Dado que intenta evadirme con el argumento que sus sentidos no están del
todo alertas -me da la impresión que, según su criterio, esto debiese
ocurrir pasado el mediodía-, le invito a tomarse su tiempo. “Por lo
demás –agrego-, todo está indicado en esta minuta unida por corchetes y
en el correo electrónico institucional que podrá revisar apenas encienda
el computador”. Claro, reflexiono, si le da espacio al disco duro entre
toda la música, películas y juegos que baja de Internet.

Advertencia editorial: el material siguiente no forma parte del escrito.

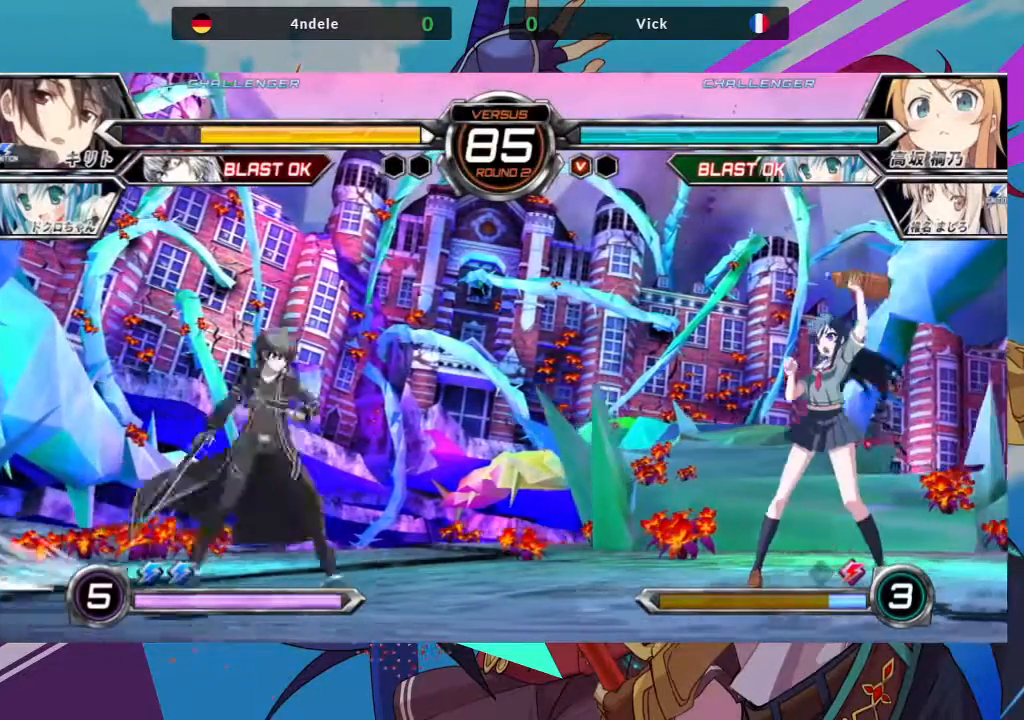
{"dt_ms": 500, "buttons": [], "left_stick": "right", "events": [[283, "TRIANGLE", "down"], [367, "TRIANGLE", "up"]]}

4. Cuando no le queda otra
alternativa más que asumir que tiene trabajo por hacer, René comienza a
exponerme los problemas que le impiden llevarlo a cabo. No sabe dónde
hacer la compra, a través de qué medio traer el producto, ni con qué
dinero pagarlo. “Tú sabes, Claudio, que yo no tengo experiencia en estas
cosas y si algo sale mal no será responsabilidad mía. Para esto hay que
traer un experto de Santiago o que me manden a una capacitación”,
comenta. Le respondo que el negocio se encuentra al frente, la única
construcción en pie después del terremoto, y se lo apunto con el dedo,
aunque sea un gesto de mala educación. “Si usted cruza la vereda, detrás
de ese árbol de plátano oriental, dará con la entrada. Una vez en el
mesón, pide lo que necesita a la casera, cancela, regresa por donde vino
y listo”, le digo con mi mejor tono de voz para motivarlo. Le entrego
una bolsa de género que tiene bordada la palabra pan y el dinero exacto
para un kilo –eso le evitará enredarse con el vuelto-, y le deseo la
mejor suerte del mundo. René recibe todo con más pasividad que el
plátano oriental de la vereda de enfrente, pero me mantengo firme en mi
propósito de ponerlo en movimiento.
5. Al vislumbrar en su rostro
una mueca de asentimiento, creo que las cosas marcharán dentro de lo
planificado y que hará lo que le ordeno. Error de cálculo. A los pocos
minutos me encuentro con la bolsa de género, el dinero y una nota sobre
mi escritorio. “Estimado Claudio: no me fue posible cumplir con lo
encomendado, pues el negocio estaba cerrado. Atte. René”. Me dirijo
donde él y le pregunto porqué no fue a buscar pan a otros negocios,
existiendo unos cuantos en el Barrio Norte dónde consultar. “De ninguna
manera –me contestó-. Yo no puedo tomar una decisión sin informarte. Tu
eres el encargado y yo sólo un profesional de apoyo. Por eso te noticio
de lo ocurrido para que tú sepas qué hacer”.
6. Pasan las horas y los
intentos para que René cumpla su tarea son inútiles: a cada alternativa
que le doy, presenta un nuevo problema que yo debo solucionar, mientras
él espera sentado en su escritorio, preocupado de grabar en sus discos
compactos la música, las películas y los juegos bajados de Internet. Se
acerca el final de la jornada y asumo que no habrá pan ni siquiera para
la cena.
Aquí se acaba el idílico ejemplo
y pasamos a la macabra realidad: el pan se convierte en memorandos sin
escribir, correos electrónicos sin contestar, resoluciones sin numerar,
usuarios sin atender y mi imagen de burócrata sumida en la más absoluta
deshonra.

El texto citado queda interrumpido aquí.